«Le virus pourrait être transporté par la pollution»

Vincent-Henri Peuch, directeur du Service européen de surveillance atmosphérique Copernicus, explique comment la recherche sur le Covid-19 se penche maintenant sur une possible transmission par les particules en suspension.

Bien que ce ne soit pas son cœur de métier, Vincent-Henri Peuch est un des multiples acteurs du monde scientifique qui tente de mieux comprendre la réalité de l’épidémie de Covid-19. Le directeur du Service de surveillance atmosphérique (Cams) du programme européen Copernicus d’observation de la Terre explique à Libération l’étendue de leurs travaux, en lien avec le milieu médical.
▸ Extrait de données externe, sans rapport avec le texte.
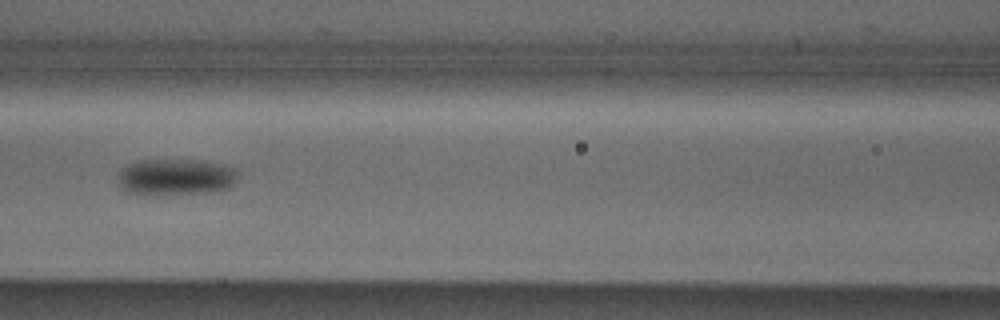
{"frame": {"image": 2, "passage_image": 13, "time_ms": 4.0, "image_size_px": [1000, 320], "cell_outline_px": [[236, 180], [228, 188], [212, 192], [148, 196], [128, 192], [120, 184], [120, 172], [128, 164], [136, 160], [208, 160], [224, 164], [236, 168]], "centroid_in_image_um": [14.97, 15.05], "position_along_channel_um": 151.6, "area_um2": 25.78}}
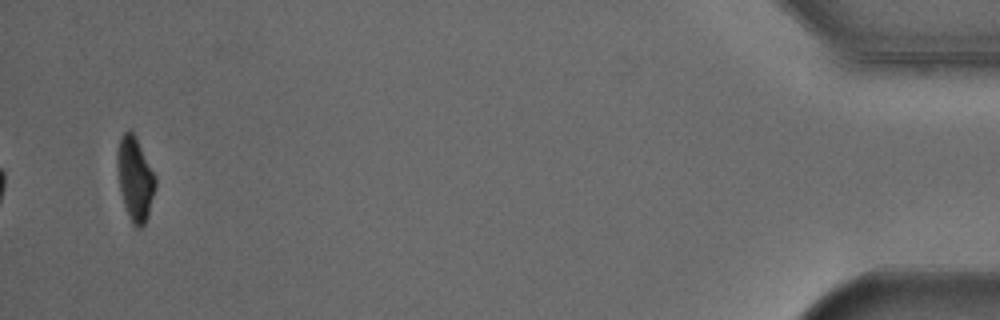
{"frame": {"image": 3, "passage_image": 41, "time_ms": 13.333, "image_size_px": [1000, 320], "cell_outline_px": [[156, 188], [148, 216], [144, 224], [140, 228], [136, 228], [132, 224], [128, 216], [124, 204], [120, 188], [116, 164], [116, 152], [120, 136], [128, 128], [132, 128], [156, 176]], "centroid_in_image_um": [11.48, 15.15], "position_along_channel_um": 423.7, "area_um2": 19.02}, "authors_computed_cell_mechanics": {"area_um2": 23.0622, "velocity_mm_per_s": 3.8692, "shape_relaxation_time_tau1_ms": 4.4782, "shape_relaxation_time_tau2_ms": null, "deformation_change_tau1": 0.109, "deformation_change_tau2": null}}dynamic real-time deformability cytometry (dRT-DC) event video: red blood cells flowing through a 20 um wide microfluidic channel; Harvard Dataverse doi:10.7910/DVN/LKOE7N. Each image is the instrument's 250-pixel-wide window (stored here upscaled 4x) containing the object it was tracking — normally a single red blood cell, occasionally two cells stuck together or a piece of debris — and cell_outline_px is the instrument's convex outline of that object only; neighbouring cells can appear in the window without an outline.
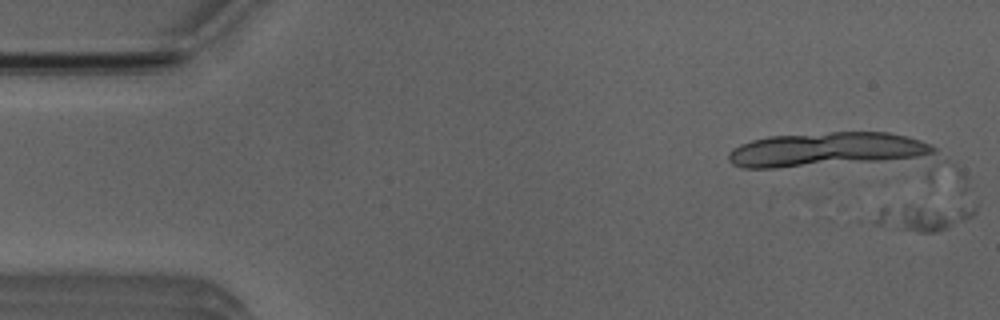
{"species": "Egyptian fruit bat (a non-hibernating species)", "species_latin": "Rousettus aegyptiacus", "temperature_condition": "room temperature", "stored_images_in_passage": 8, "segment_of_instrument_passage": [1, 2], "camera_frame_rate_fps": 3000, "um_per_image_px": 0.085, "animal": {"sex": "male"}, "frame": {"image": 1, "passage_image": 2, "time_ms": 0.333, "image_size_px": [1000, 320], "cell_outline_px": [[976, 212], [972, 216], [964, 220], [944, 228], [932, 232], [920, 232], [872, 224], [872, 220], [880, 208], [884, 204], [960, 172], [964, 176], [976, 204]], "centroid_in_image_um": [79.04, 17.59], "position_along_channel_um": 6.0, "area_um2": 27.22}}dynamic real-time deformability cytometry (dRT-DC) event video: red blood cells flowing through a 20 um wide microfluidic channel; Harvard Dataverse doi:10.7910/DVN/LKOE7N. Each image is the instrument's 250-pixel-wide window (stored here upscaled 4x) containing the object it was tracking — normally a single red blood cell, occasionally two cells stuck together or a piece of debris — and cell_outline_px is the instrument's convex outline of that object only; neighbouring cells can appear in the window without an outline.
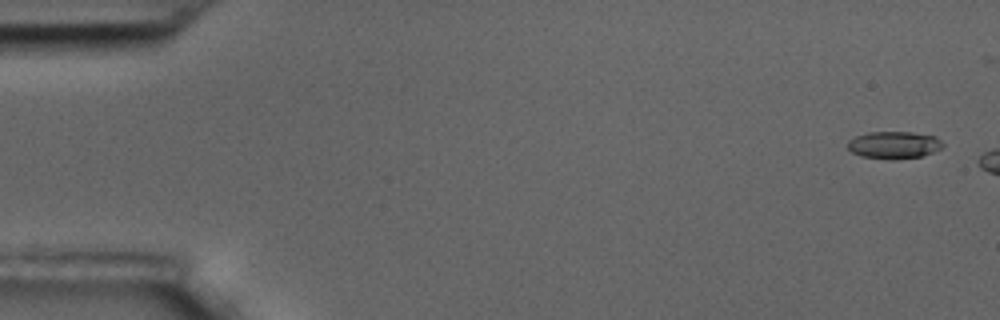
{"species": "common noctule bat (a hibernating species)", "species_latin": "Nyctalus noctula", "temperature_condition": "room temperature", "stored_images_in_passage": 3, "camera_frame_rate_fps": 3000, "um_per_image_px": 0.085, "animal": {"sex": "male", "body_mass_g": 17.5, "forearm_length_mm": 52.3}, "frame": {"image": 1, "passage_image": 1, "time_ms": 0.0, "image_size_px": [1000, 320], "cell_outline_px": [[944, 144], [940, 148], [932, 152], [920, 156], [892, 160], [860, 156], [852, 152], [848, 148], [848, 140], [856, 136], [868, 132], [912, 132], [936, 136]], "centroid_in_image_um": [75.96, 12.32], "position_along_channel_um": 9.0, "area_um2": 15.09}}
Le CAMS a relevé le 18 mars, une réduction de 10% par semaine des concentrations d’un polluant, le dioxyde d’azote en surface, dans le nord de l’Italie, depuis la mi-février. Et devrait publier dans les prochains jours une carte en temps réel de l’évolution de la concentration de certains gaz dangereux pour l’homme, en Europe.

Vous travaillez actuellement avec l’Organisation mondiale de la santé ainsi que des épidémiologistes sur le Covid-19. Quel est votre rôle ?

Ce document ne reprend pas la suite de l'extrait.